A stunning $5.3 trillion in goods cross South China Sea every year, and as we previously explained, 190 trillion cubic feet of gas reserves sit below the ocean floor - enough to replace China's natural gas imports for over a century - so it is hardly surprising that the world's largest importer of oil wants control of such a critical region.
As Bloomberg illustrates in these 10 incredible graphics, everyone has a claim on the same territory and tensions are rising. “The Chinese believe they have the right to be a great power,” said Richard Bitzinger, a senior fellow at the S. Rajaratnam School of International Studies in Singapore. “What we are seeing is a hardening of China’s stance about its place in the world.”
What's at stake...
The ambitions of China’s leaders don’t stop at the nine-dash line.

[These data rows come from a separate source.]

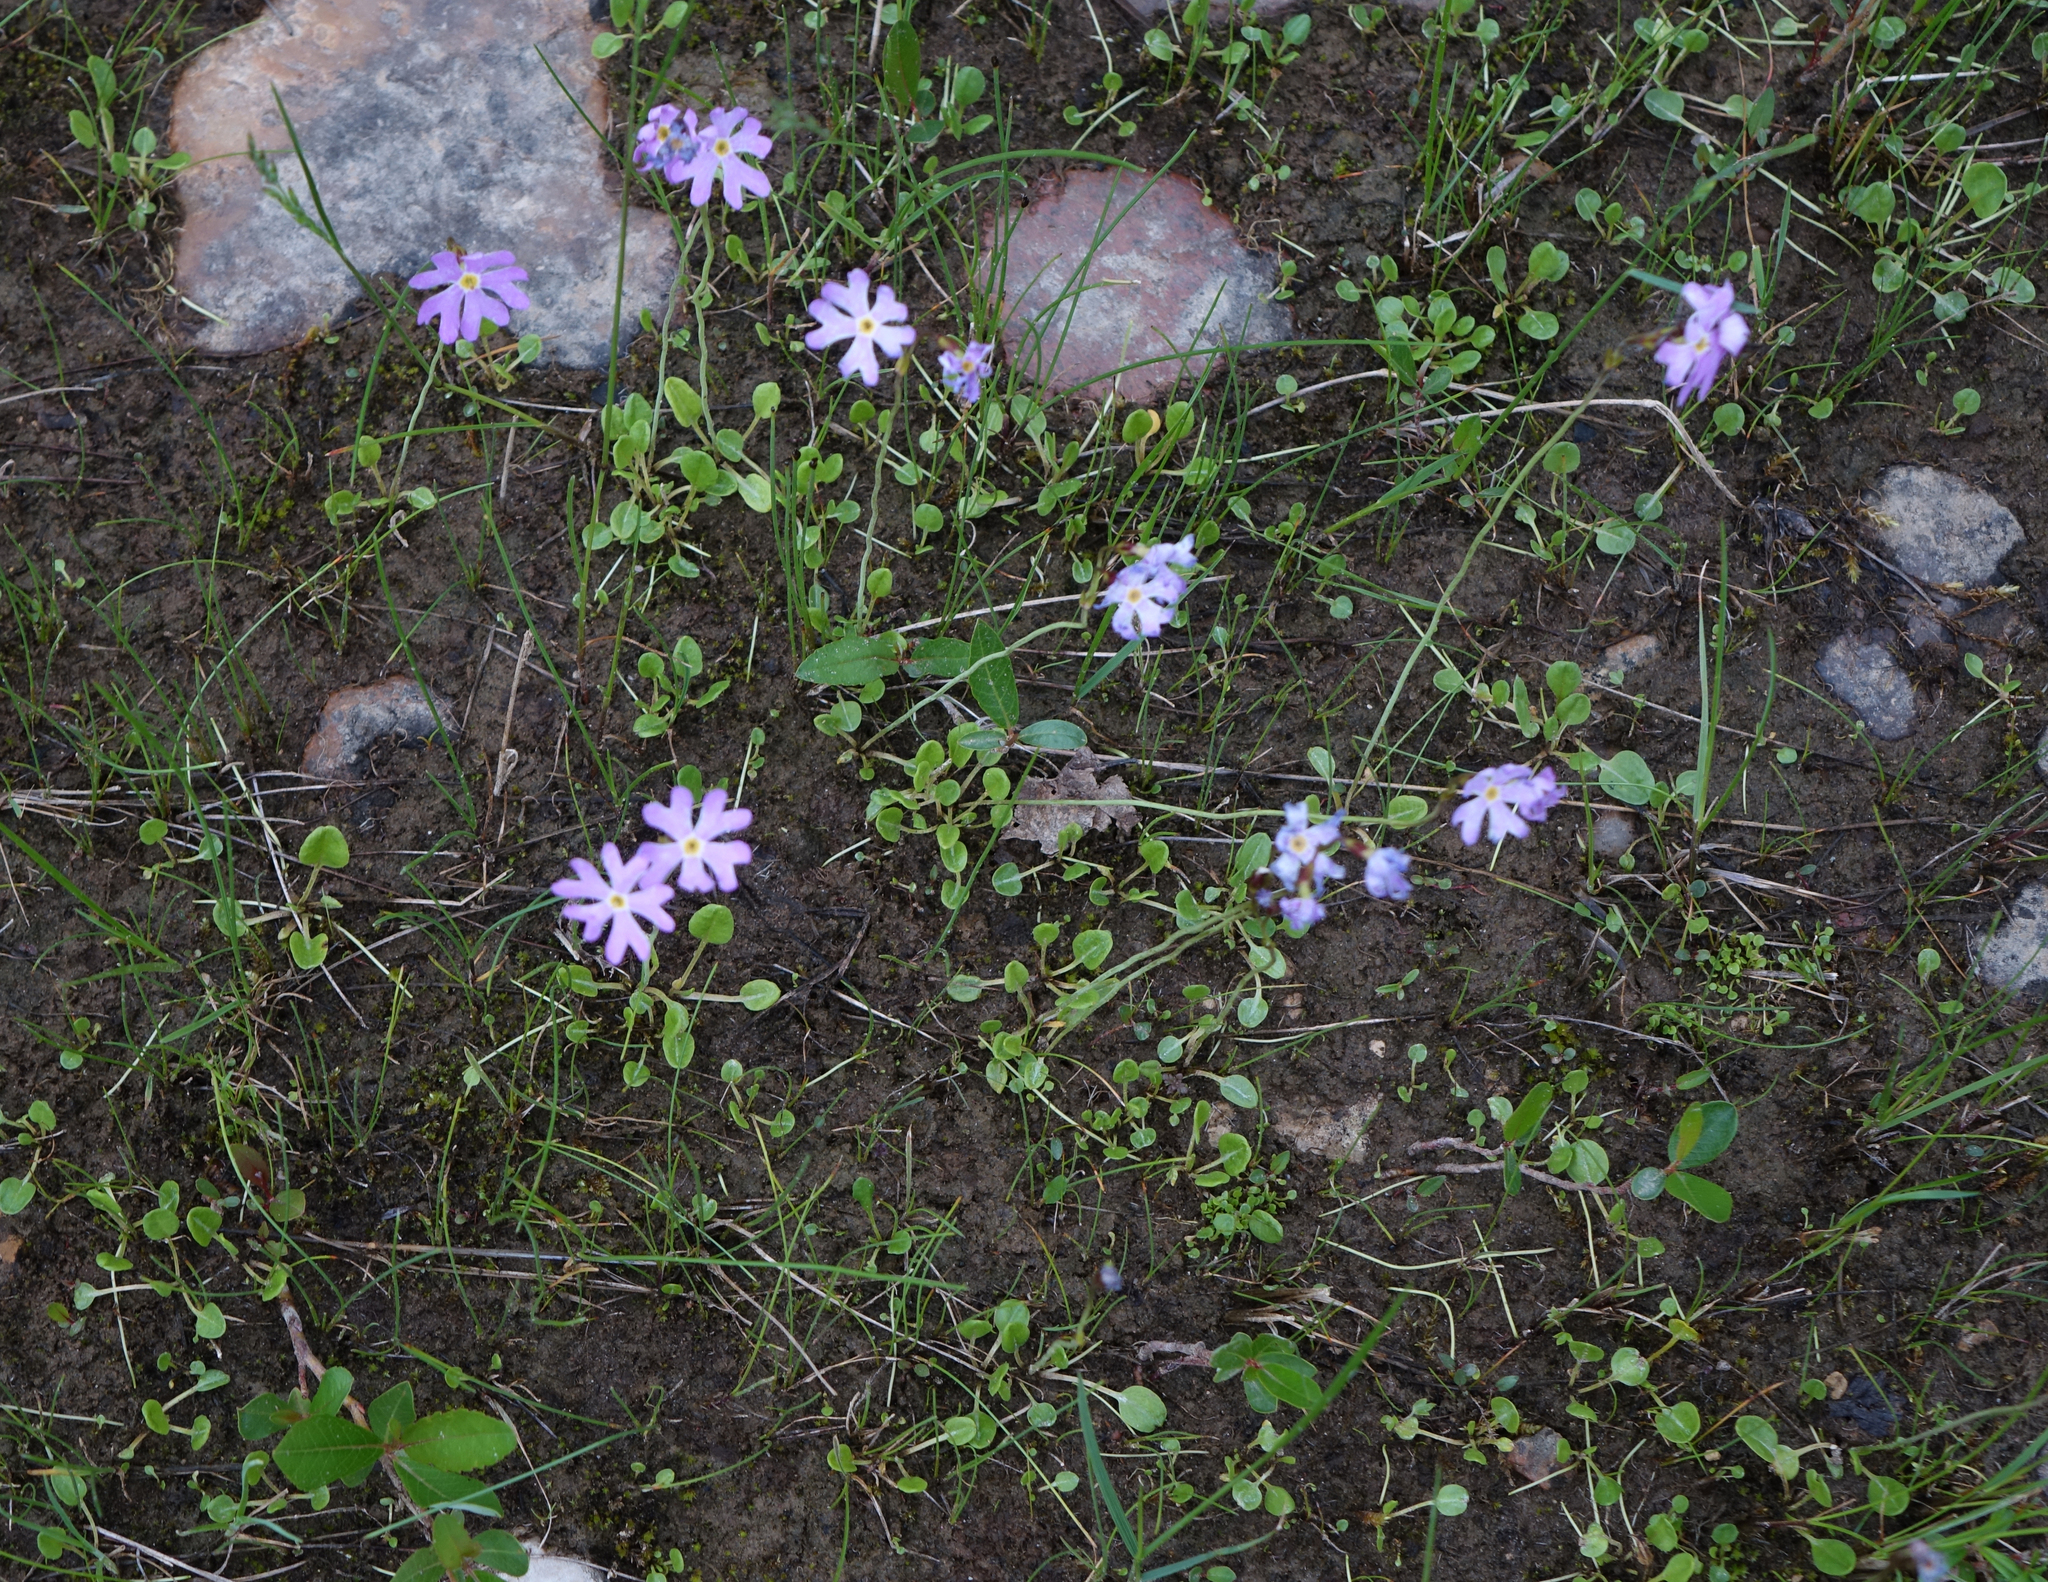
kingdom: Plantae
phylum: Tracheophyta
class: Magnoliopsida
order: Ericales
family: Primulaceae
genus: Primula
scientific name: Primula nutans
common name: Siberian primrose
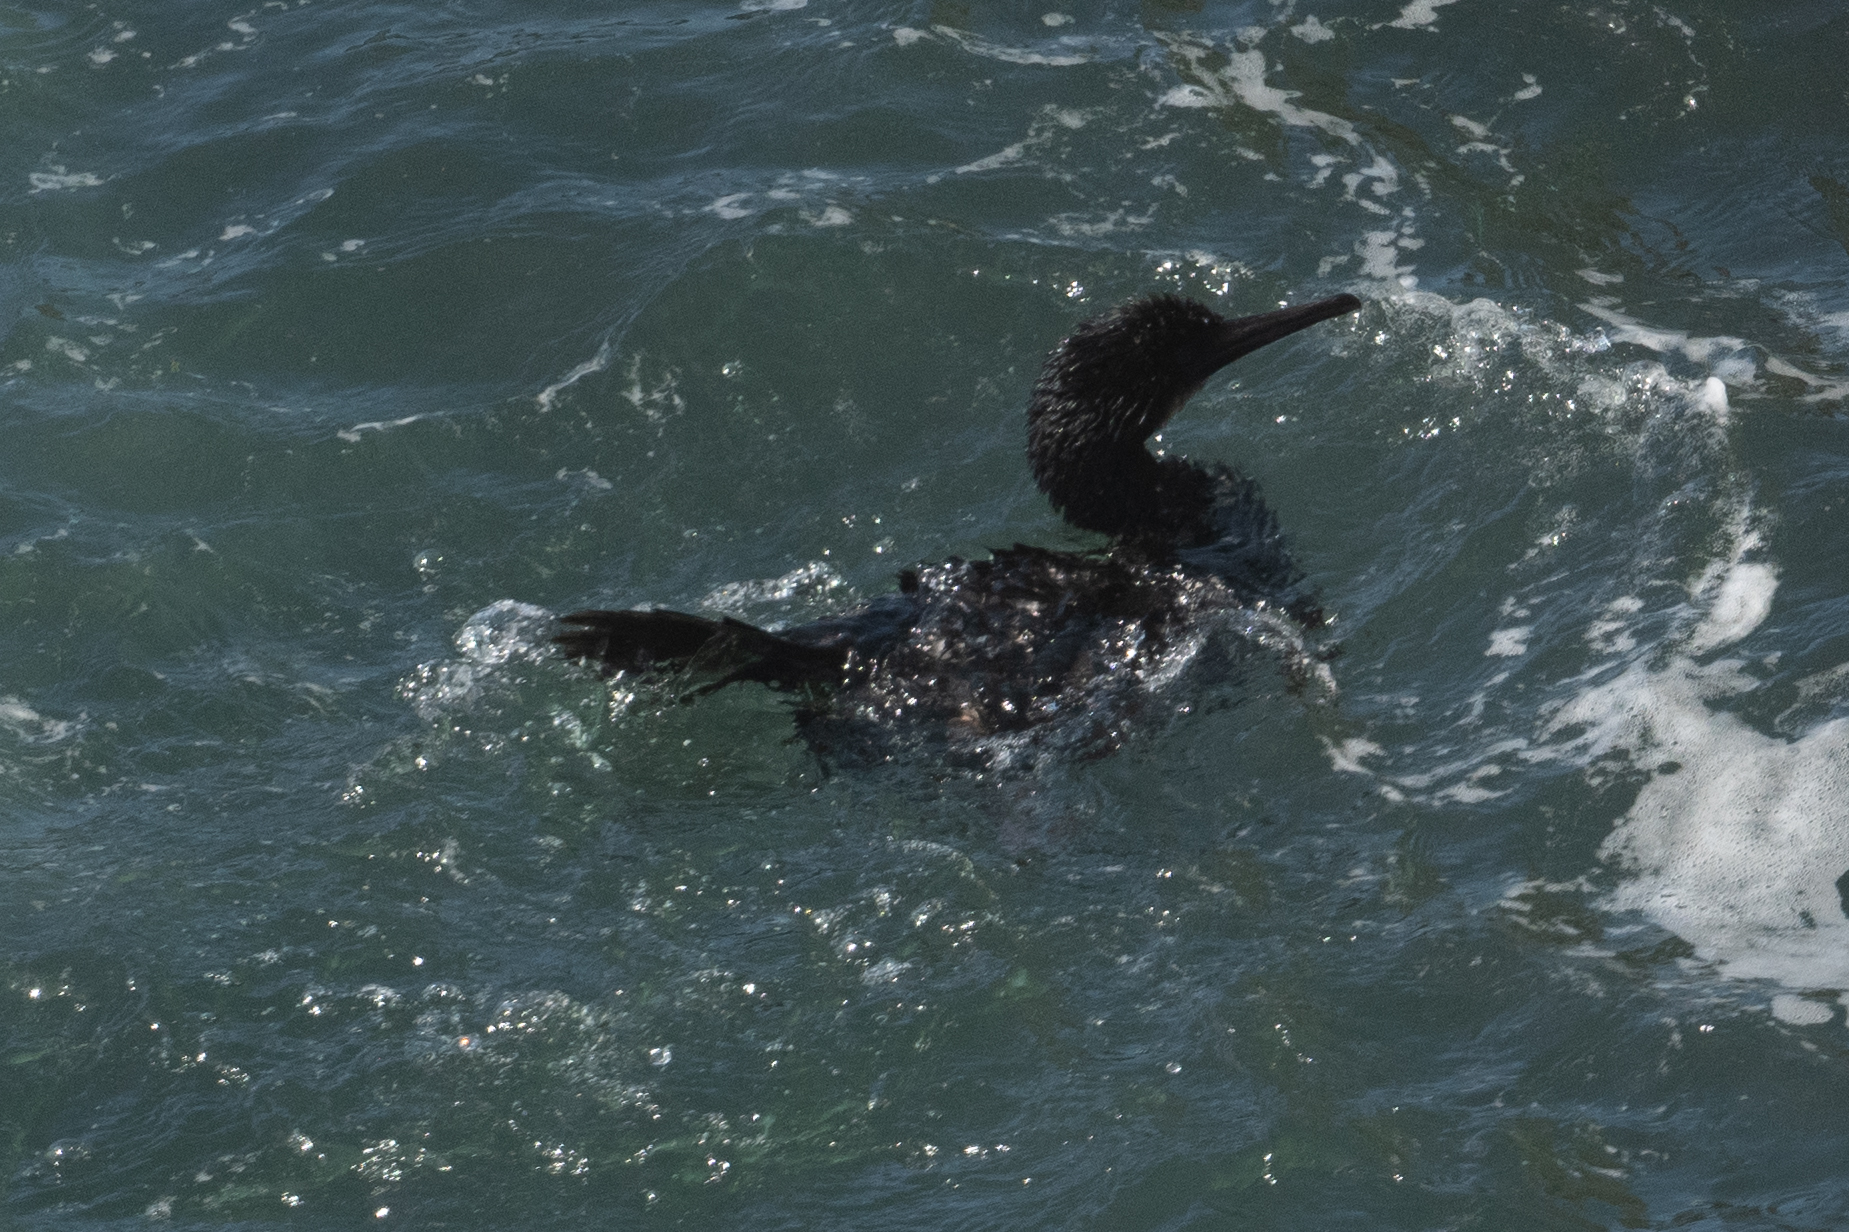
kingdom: Animalia
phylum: Chordata
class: Aves
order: Suliformes
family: Phalacrocoracidae
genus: Urile
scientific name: Urile penicillatus
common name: Brandt's cormorant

“China’s ultimate long-term goal is to obtain parity with U.S. naval capacity in the Pacific,” said Willy Wo-Lap Lam, adjunct professor at the Centre for China Studies at the Chinese University of Hong Kong. “This is a long-term proposition. At this stage the Chinese understand they don’t have the capacity to take on the U.S. head-on.”
“China is testing the limits of America’s alliance relationships in Asia,” said Storey. “By pushing and probing and essentially showing that the U.S. isn’t willing to respond to these provocations, it is undermining those alliances and hence ultimately U.S. credibility and U.S. power over the long term.”
There are two schools of thought on the eventual outcome of China’s ascendancy, according to Rory Medcalf, director of the International Security Program at the Lowy Institute for International Policy in Sydney.
One argues that dominance of the South China Sea is an inevitable outcome of China’s economic and military expansion. The other says that China will have to curb its ambitions or risk provoking a conflict, even war, which could draw in the U.S.
It’s not possible to judge which scenario ends up proving right, said Medcalf. “The story is only beginning.”